→ **Passage to read**:

Making progress in society without the need for hierarchical and centralised structures can seem very strange, almost unnatural. But for a few decades now, we have seen the emergence of alternatives to traditional production models based on collaboration and decentralisation.

In the 21st century, I wish to see more of these efforts, hopefully enough to bring an existential challenge to many of those venerable institutions that hold all power and where the Leviathan lives.

Vladimir reminds us that horror does not need surprise.

After having his troops, tanks and helicopters parked for weeks on the Ukrainian borders, Putin’s insane invasion took no one by surprise. As if we were reenacting a warfare version of “Waiting for Godot”, each passing day at the beginning of the year seemed stuck in time, everyone’s raison d’être on this planet determined by the agonising wait of one man’s boot stepping on the other side of a line drawn on the ground. Until that Thursday, when we wake up and read that the wait is over. The rampage of the Russian army begins, its cruelty spreads across the frozen steppes, everything to the east of Mount Goverla is covered in blood. It is a horror, but it is no surprise.

It is a triumph of military intelligence that the Russian invasion was heralded with clockwork precision, something that the New York Times noticed: “They got the timing of [Putin’s] invasion right almost to the hour”, the American daily wrote in a lengthy front-page article the day after the war began, with the bittersweet title “Accurate US intelligence did not stop Putin, but gave Biden big advantages”. A glass with a drop of water was also a glass half full.

But I am not a cynic. It was definitely an upside that the chronicle of this death was at least foretold. And that the intelligence was effective on this occasion, not like in those other times when it was conspicuous for its absence (9/11, 11M, 7/7,…) or its complicity (Iraq, Afghanistan,…).

In this matter of the Russian invasion of Ukraine, the success of intelligence was not exclusive to the NATO armies but also to civilian observers. For months, journalists, academics, researchers, activists, and even amateurs, analysed a growing pile of information that outlined Putin’s diabolical plans day by day. The peculiarity, in this case, is that this information was in the public domain, obtained by civilian individuals and organisations, often collected organically.

On some occasions, the sources came from ordinary people who, amazed to see, for example, that a formation of tanks advanced along a highway or that a squadron of helicopters crossed the skies at dawn, recorded videos on their cell phones and posted them in Twitter or TikTok. On other occasions, the sources came from private sector companies that took satellite images of remote regions in Ukraine and Russia and offered them to the media, universities or think tanks. This digital maelstrom was then collected, analysed, and reinterpreted by thousands of people who followed the conflict worldwide, reinjecting their findings into the public conversation.

→ **Given data**:
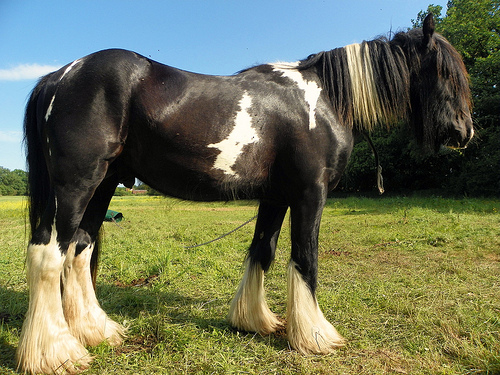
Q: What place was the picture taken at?
A: It was taken at the field.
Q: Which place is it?
A: It is a field.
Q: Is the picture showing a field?
A: Yes, it is showing a field.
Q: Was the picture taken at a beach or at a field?
A: It was taken at a field.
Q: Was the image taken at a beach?
A: No, the picture was taken in a field.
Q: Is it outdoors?
A: Yes, it is outdoors.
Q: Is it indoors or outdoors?
A: It is outdoors.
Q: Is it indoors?
A: No, it is outdoors.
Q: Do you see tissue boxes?
A: No, there are no tissue boxes.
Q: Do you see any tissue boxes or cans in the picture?
A: No, there are no tissue boxes or cans.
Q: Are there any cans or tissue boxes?
A: No, there are no tissue boxes or cans.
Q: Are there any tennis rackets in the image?
A: No, there are no tennis rackets.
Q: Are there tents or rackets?
A: No, there are no rackets or tents.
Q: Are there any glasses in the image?
A: No, there are no glasses.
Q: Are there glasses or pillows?
A: No, there are no glasses or pillows.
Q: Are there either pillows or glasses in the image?
A: No, there are no glasses or pillows.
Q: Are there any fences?
A: No, there are no fences.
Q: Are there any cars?
A: No, there are no cars.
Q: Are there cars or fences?
A: No, there are no cars or fences.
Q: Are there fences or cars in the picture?
A: No, there are no cars or fences.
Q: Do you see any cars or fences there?
A: No, there are no cars or fences.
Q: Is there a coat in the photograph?
A: Yes, there is a coat.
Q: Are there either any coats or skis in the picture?
A: Yes, there is a coat.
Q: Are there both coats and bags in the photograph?
A: No, there is a coat but no bags.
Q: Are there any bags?
A: No, there are no bags.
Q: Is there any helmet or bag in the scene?
A: No, there are no bags or helmets.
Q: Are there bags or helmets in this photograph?
A: No, there are no bags or helmets.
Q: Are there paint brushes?
A: No, there are no paint brushes.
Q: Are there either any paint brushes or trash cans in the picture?
A: No, there are no paint brushes or trash cans.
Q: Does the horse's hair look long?
A: Yes, the hair is long.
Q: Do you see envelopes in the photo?
A: No, there are no envelopes.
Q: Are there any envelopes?
A: No, there are no envelopes.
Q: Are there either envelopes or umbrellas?
A: No, there are no envelopes or umbrellas.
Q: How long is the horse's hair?
A: The hair is long.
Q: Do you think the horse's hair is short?
A: No, the hair is long.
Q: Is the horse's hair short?
A: No, the hair is long.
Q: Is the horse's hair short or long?
A: The hair is long.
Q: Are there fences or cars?
A: No, there are no fences or cars.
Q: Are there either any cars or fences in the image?
A: No, there are no fences or cars.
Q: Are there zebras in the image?
A: No, there are no zebras.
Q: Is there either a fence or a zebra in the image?
A: No, there are no zebras or fences.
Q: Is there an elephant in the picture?
A: No, there are no elephants.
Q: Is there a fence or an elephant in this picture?
A: No, there are no elephants or fences.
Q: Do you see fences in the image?
A: No, there are no fences.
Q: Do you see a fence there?
A: No, there are no fences.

→ **Check your understanding**:
1/ Could you restate the stretch of the passage on the Russian invasion from "But I am not" through "complicity (Iraq, Afghanistan,…).", switching "cynic" for "pessimist"?
2/ In the passage on the Russian invasion, what does the New York Times say intelligence got right?

→ **Numbered answers**:
1/
But I am not a pessimist. It was definitely an upside that the chronicle of this death was at least foretold. And that the intelligence was effective on this occasion, not like in those other times when it was conspicuous for its absence (9/11, 11M, 7/7,…) or its complicity (Iraq, Afghanistan,…).

2/ The timing of Putin's invasion, almost to the hour.